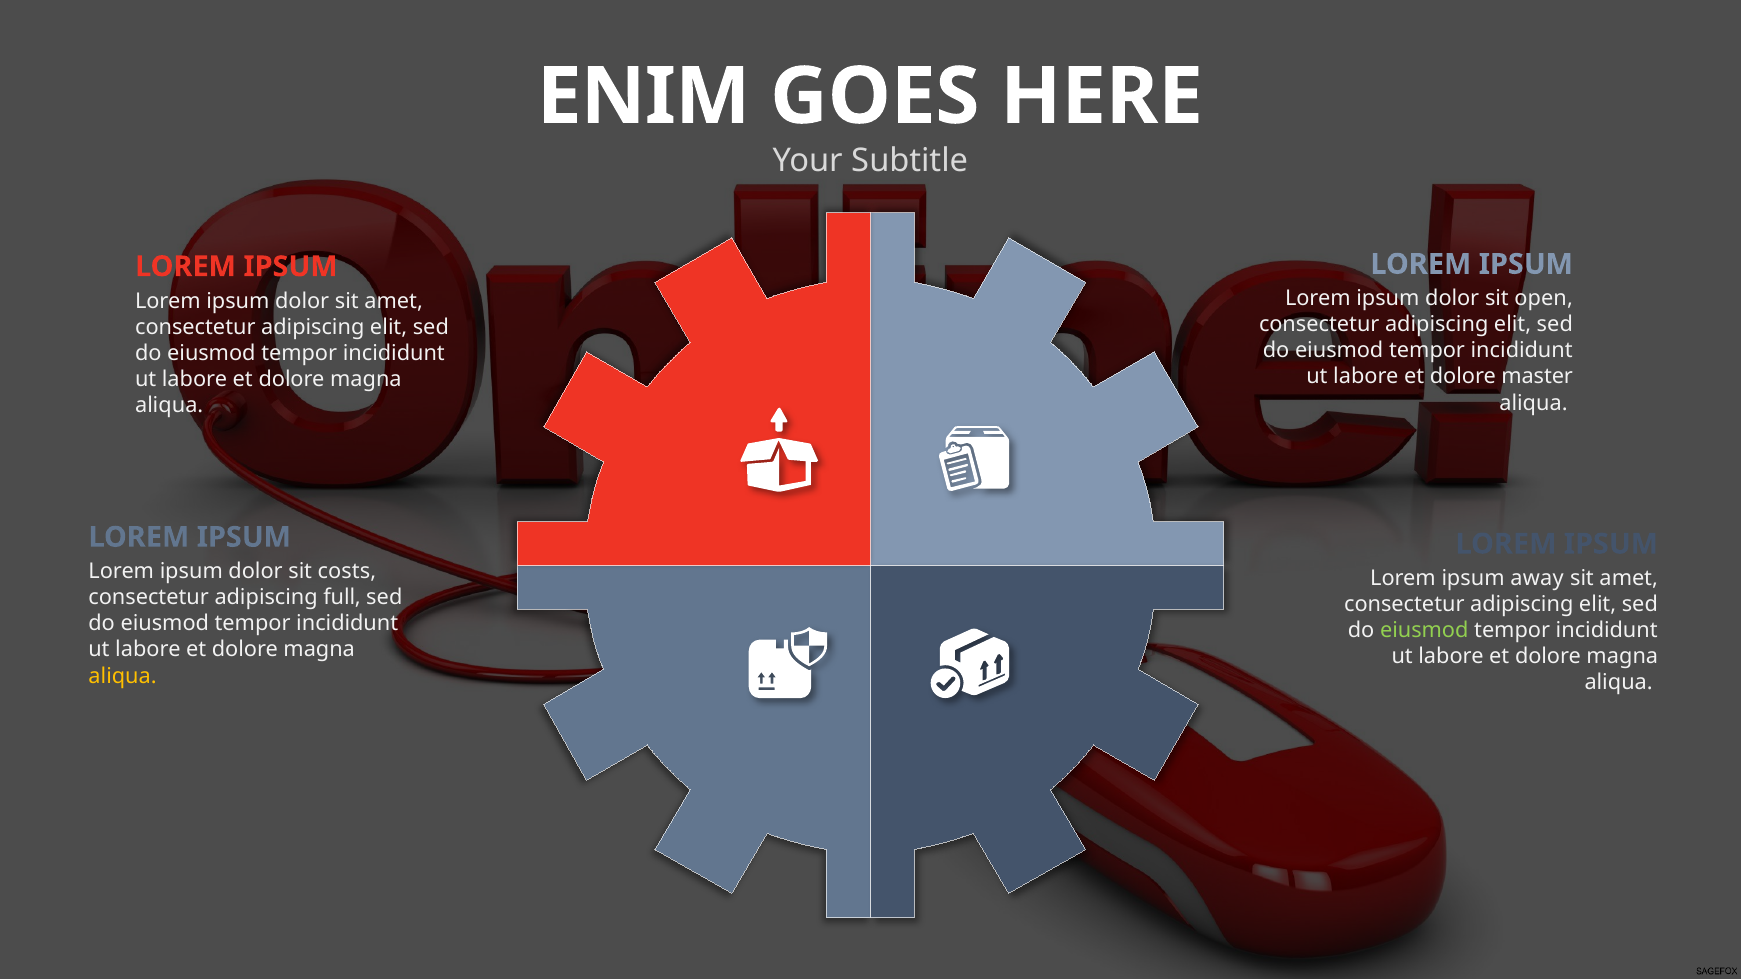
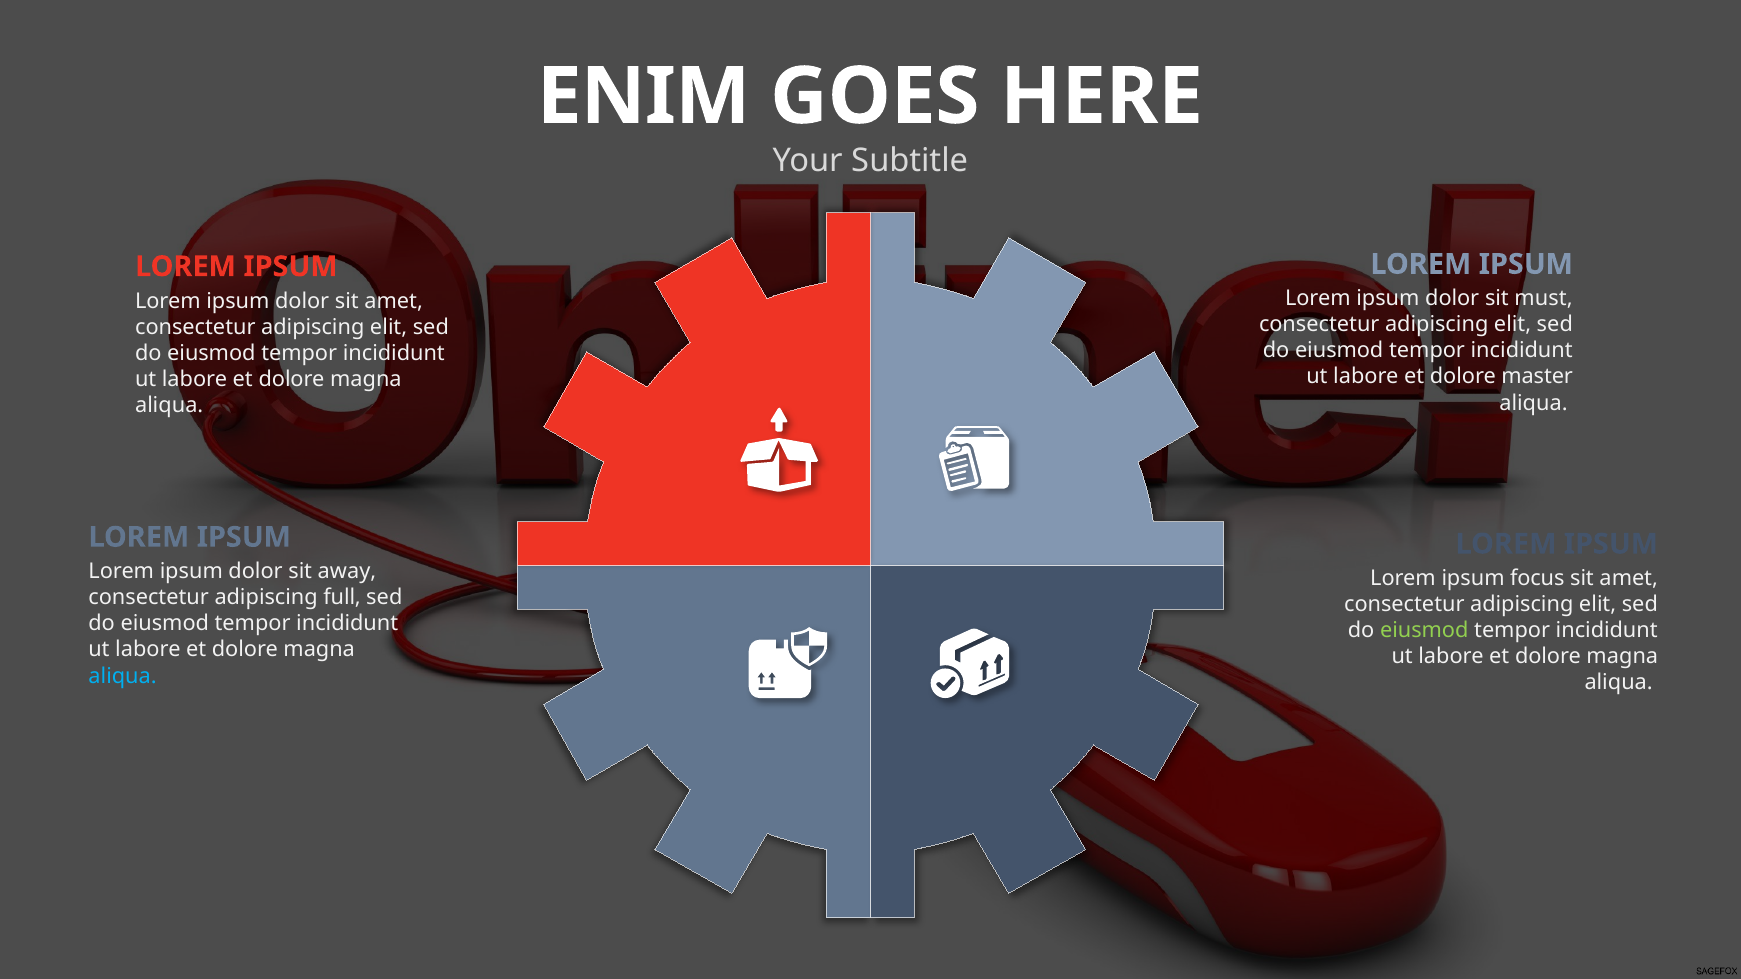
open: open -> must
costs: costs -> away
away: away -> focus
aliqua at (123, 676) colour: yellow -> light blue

==

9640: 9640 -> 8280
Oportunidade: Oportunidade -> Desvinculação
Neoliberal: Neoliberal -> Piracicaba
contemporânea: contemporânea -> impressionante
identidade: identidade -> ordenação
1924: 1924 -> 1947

STATED TASK:
Repeat the data word for word, beginning at the line that contains "open: open -> must" and stopping after the line that contains "aliqua at (123, 676)".

SOLUTION FOR THIS PROBLEM:
open: open -> must
costs: costs -> away
away: away -> focus
aliqua at (123, 676) colour: yellow -> light blue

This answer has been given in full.